## [INFORMATION SHOWN]

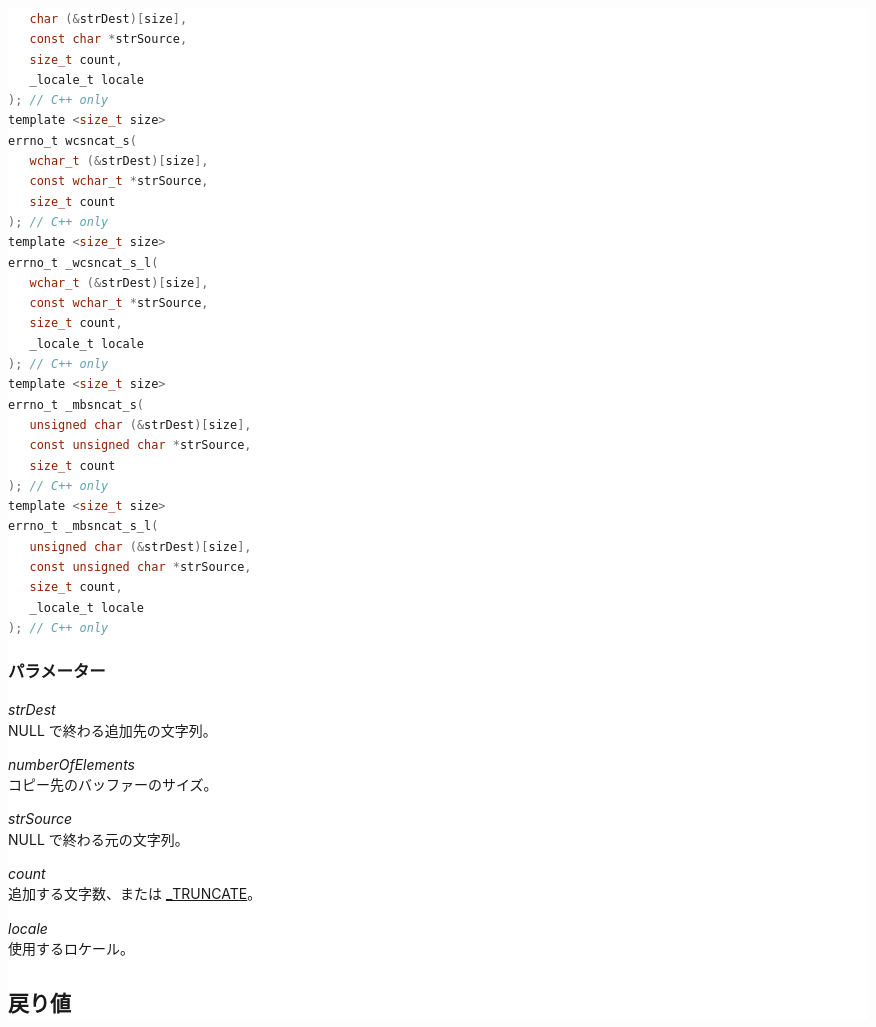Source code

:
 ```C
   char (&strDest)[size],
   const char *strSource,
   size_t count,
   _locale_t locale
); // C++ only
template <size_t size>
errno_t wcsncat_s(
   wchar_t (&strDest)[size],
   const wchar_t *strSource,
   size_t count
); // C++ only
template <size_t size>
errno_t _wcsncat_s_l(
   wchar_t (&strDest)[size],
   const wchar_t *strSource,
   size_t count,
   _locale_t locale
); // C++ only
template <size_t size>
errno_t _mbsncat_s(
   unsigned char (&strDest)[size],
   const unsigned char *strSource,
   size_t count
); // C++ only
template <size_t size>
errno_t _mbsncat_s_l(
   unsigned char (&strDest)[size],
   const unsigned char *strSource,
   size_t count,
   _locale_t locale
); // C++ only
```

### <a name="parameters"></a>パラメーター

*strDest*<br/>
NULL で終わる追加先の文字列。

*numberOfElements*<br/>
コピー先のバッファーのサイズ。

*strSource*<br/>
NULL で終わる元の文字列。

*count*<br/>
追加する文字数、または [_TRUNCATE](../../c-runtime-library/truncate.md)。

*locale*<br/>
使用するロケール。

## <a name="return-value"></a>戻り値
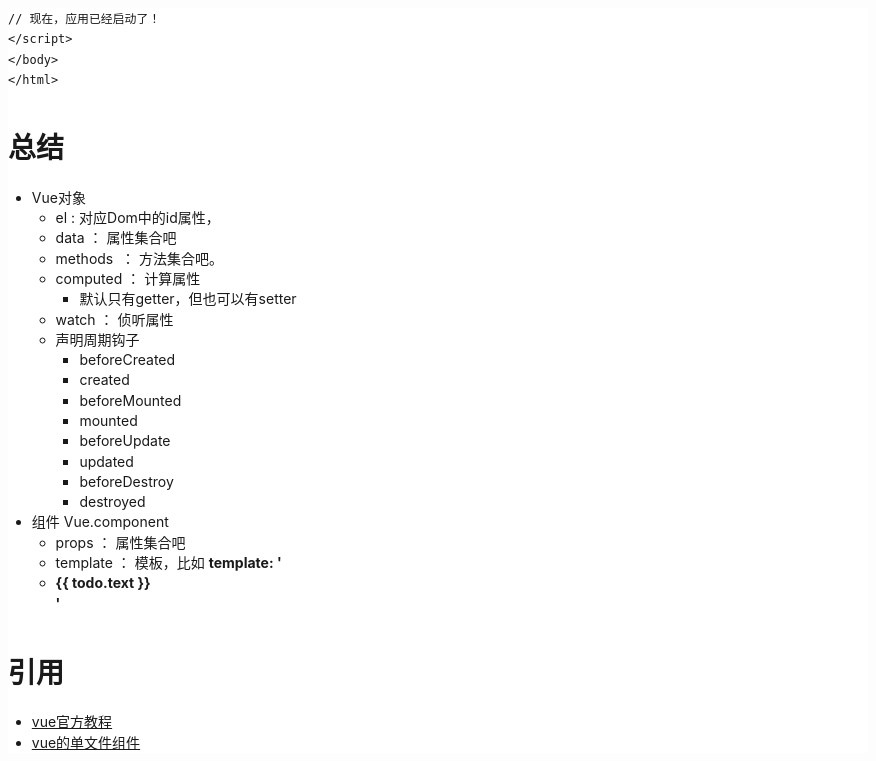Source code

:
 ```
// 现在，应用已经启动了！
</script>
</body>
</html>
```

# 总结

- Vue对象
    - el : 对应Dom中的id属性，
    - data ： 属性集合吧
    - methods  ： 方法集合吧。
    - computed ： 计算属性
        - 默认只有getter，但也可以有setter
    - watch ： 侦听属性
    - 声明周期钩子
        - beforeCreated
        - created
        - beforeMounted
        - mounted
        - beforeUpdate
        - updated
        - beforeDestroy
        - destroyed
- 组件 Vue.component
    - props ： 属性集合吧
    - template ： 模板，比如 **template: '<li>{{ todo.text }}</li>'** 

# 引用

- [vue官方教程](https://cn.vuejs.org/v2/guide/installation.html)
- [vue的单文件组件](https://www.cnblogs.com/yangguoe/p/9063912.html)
* * *
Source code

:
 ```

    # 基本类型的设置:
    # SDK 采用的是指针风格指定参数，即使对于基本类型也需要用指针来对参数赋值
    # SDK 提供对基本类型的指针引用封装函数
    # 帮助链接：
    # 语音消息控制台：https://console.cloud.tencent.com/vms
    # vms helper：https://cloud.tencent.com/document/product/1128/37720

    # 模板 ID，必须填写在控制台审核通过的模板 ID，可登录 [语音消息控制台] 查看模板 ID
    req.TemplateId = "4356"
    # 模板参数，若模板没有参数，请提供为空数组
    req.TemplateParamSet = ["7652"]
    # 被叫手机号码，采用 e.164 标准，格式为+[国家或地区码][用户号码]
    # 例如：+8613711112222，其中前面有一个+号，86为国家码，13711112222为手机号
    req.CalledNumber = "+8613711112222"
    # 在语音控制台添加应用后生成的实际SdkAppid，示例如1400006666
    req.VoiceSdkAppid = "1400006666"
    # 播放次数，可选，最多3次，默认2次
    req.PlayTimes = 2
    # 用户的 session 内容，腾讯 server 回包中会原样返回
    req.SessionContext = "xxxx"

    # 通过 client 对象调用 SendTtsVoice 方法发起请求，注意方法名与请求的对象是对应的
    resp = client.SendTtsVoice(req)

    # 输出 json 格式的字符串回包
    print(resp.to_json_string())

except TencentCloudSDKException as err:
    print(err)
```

## [TASK BRIEF]
From the data above, copy every line where "SendTtsVoice" appears.

## [SOLUTION]
    # 通过 client 对象调用 SendTtsVoice 方法发起请求，注意方法名与请求的对象是对应的
    resp = client.SendTtsVoice(req)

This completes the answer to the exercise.